Cette fête patronale est une occasion pour les catholiques locaux de renouveler leur vie de foi en communauté, explique le P. Sakol. “C’est leur fête de famille”, dit-il. C’est l’occasion aussi, chaque année, après la célébration eucharistique, de retrouver ceux des autres paroisses, d’échanger des nouvelles, de bavarder les uns avec les autres et de s’encourager.

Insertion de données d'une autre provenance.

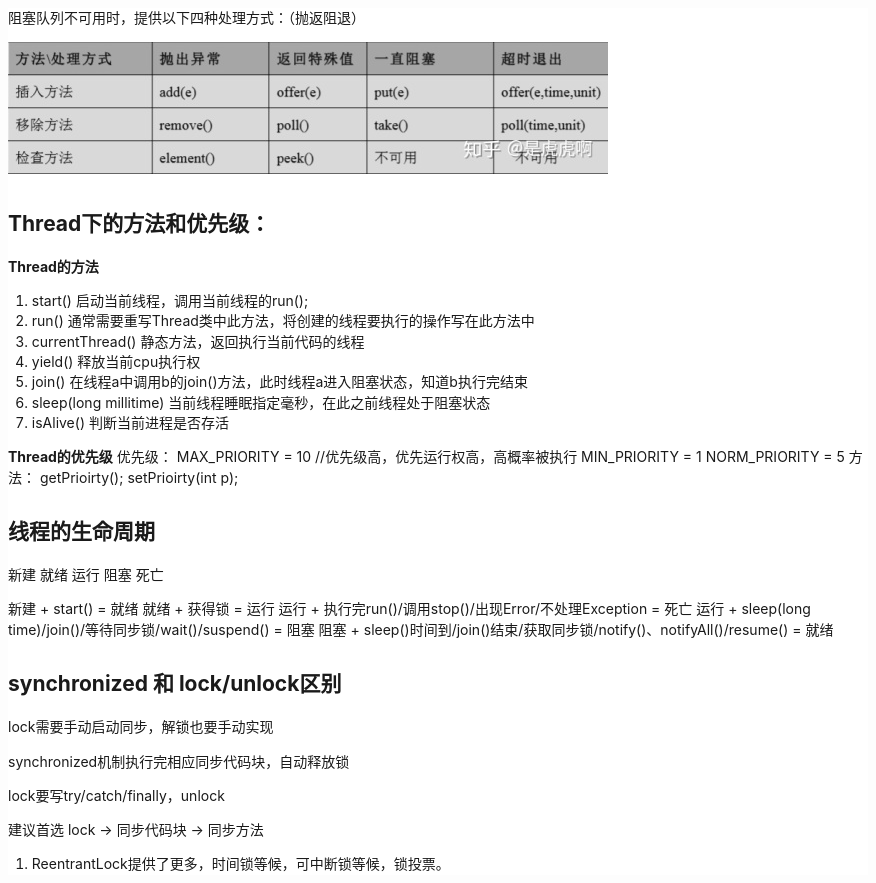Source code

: 阻塞队列不可用时，提供以下四种处理方式：（抛返阻退）

![img](./面试img/v2-c74eeb60c59fc147bba73bd80d84ac44_b.jpg)

## Thread下的方法和优先级：

**Thread的方法**

1. start() 启动当前线程，调用当前线程的run();
2. run() 通常需要重写Thread类中此方法，将创建的线程要执行的操作写在此方法中
3. currentThread() 静态方法，返回执行当前代码的线程
4. yield() 释放当前cpu执行权
5. join() 在线程a中调用b的join()方法，此时线程a进入阻塞状态，知道b执行完结束
6. sleep(long millitime) 当前线程睡眠指定毫秒，在此之前线程处于阻塞状态
7. isAlive() 判断当前进程是否存活

**Thread的优先级**
优先级：
MAX_PRIORITY = 10	//优先级高，优先运行权高，高概率被执行
MIN_PRIORITY = 1
NORM_PRIORITY = 5
方法：
getPrioirty();
setPrioirty(int p);

## 线程的生命周期

新建 就绪 运行 阻塞 死亡

新建 + start() = 就绪
就绪 + 获得锁 = 运行
运行 + 执行完run()/调用stop()/出现Error/不处理Exception = 死亡
运行 + sleep(long time)/join()/等待同步锁/wait()/suspend() = 阻塞
阻塞 + sleep()时间到/join()结束/获取同步锁/notify()、notifyAll()/resume() = 就绪

## synchronized 和 lock/unlock区别

lock需要手动启动同步，解锁也要手动实现

synchronized机制执行完相应同步代码块，自动释放锁

lock要写try/catch/finally，unlock

建议首选 lock -> 同步代码块 -> 同步方法

1. ReentrantLock提供了更多，时间锁等候，可中断锁等候，锁投票。
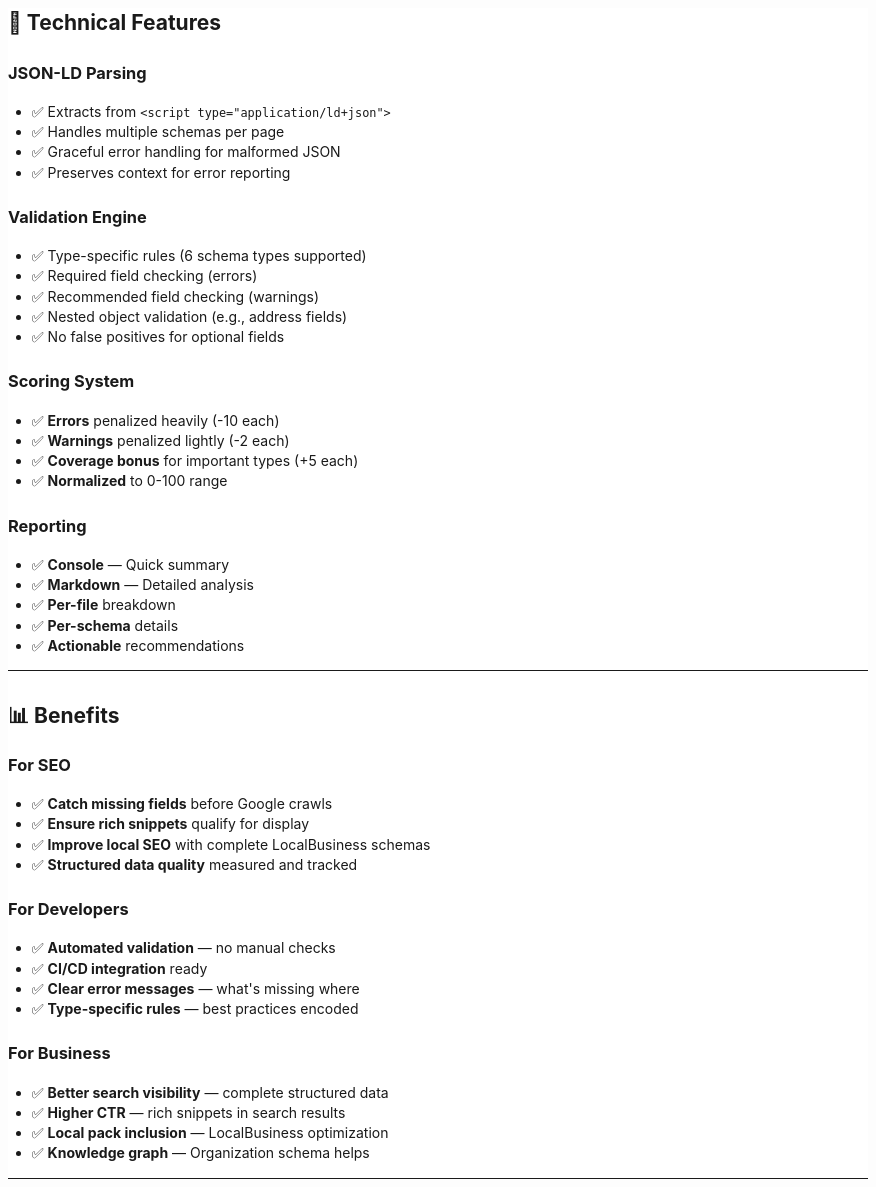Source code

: 
## 🔧 Technical Features

### JSON-LD Parsing
- ✅ Extracts from `<script type="application/ld+json">`
- ✅ Handles multiple schemas per page
- ✅ Graceful error handling for malformed JSON
- ✅ Preserves context for error reporting

### Validation Engine
- ✅ Type-specific rules (6 schema types supported)
- ✅ Required field checking (errors)
- ✅ Recommended field checking (warnings)
- ✅ Nested object validation (e.g., address fields)
- ✅ No false positives for optional fields

### Scoring System
- ✅ **Errors** penalized heavily (-10 each)
- ✅ **Warnings** penalized lightly (-2 each)
- ✅ **Coverage bonus** for important types (+5 each)
- ✅ **Normalized** to 0-100 range

### Reporting
- ✅ **Console** — Quick summary
- ✅ **Markdown** — Detailed analysis
- ✅ **Per-file** breakdown
- ✅ **Per-schema** details
- ✅ **Actionable** recommendations

---

## 📊 Benefits

### For SEO
- ✅ **Catch missing fields** before Google crawls
- ✅ **Ensure rich snippets** qualify for display
- ✅ **Improve local SEO** with complete LocalBusiness schemas
- ✅ **Structured data quality** measured and tracked

### For Developers
- ✅ **Automated validation** — no manual checks
- ✅ **CI/CD integration** ready
- ✅ **Clear error messages** — what's missing where
- ✅ **Type-specific rules** — best practices encoded

### For Business
- ✅ **Better search visibility** — complete structured data
- ✅ **Higher CTR** — rich snippets in search results
- ✅ **Local pack inclusion** — LocalBusiness optimization
- ✅ **Knowledge graph** — Organization schema helps

---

Au sujet des violences et attentats, le P. Sakol dit que les gens « sont habitués” puisque “ça arrive tous les jours”. Sathaporn Pinyo, un coiffeur, paroissien de Sungai Kolo depuis vingt ans, assure quant à lui que les troubles n’affectent pas les catholiques : “Il n’y a pas de problème ici et des gens de différentes religions vivent ensemble en paix. Si les violences arrivent, elles arrivent. Il n’y a pas de quoi avoir peur.” Le P. Roosens dit à peu près la même chose : “Même si la violence ne m’effraie pas, je ne suis pas indifférent. Je me déplace toujours revêtu de ma soutane. C’est le Seigneur que je sers à travers mon travail, alors je ne m’inquiète pas.”

Au cours de la célébration eucharistique, le P. Philip Somchai Kitnichi, consulteur du diocèse de Surat Thani qui recouvre les quinze provinces du sud thaïlandais, a dit à son auditoire que le petit nombre des fidèles ne signifiait pas qu’on n’avait plus à vivre en témoin de l’Evangile : “Proclamer la Bonne Nouvelle ne consiste pas à faire beaucoup de bruit. Cela signifie vivre en donnant le bon exemple de la charité, du pardon et de l’unité.”

Jusqu’en 1986, il n’y avait pas de chapelle à Sungai Kolok où, depuis 1968, des prêtres salésiens venaient régulièrement visiter les catholiques. En 1990, le P. Rosens a acheté un terrain et y a bâti la chapelle Ste Monique en 1995. Depuis, il y célèbre la messe une fois par mois devant une cinquantaine de fidèles. Lui et le P. Sakol servent environ 500 catholiques répartis dans les trois provinces. Outre la paroisse de Sungai Kolok, il y a une paroisse à Yala, une autre à Pattani et deux encore à Narathiwat.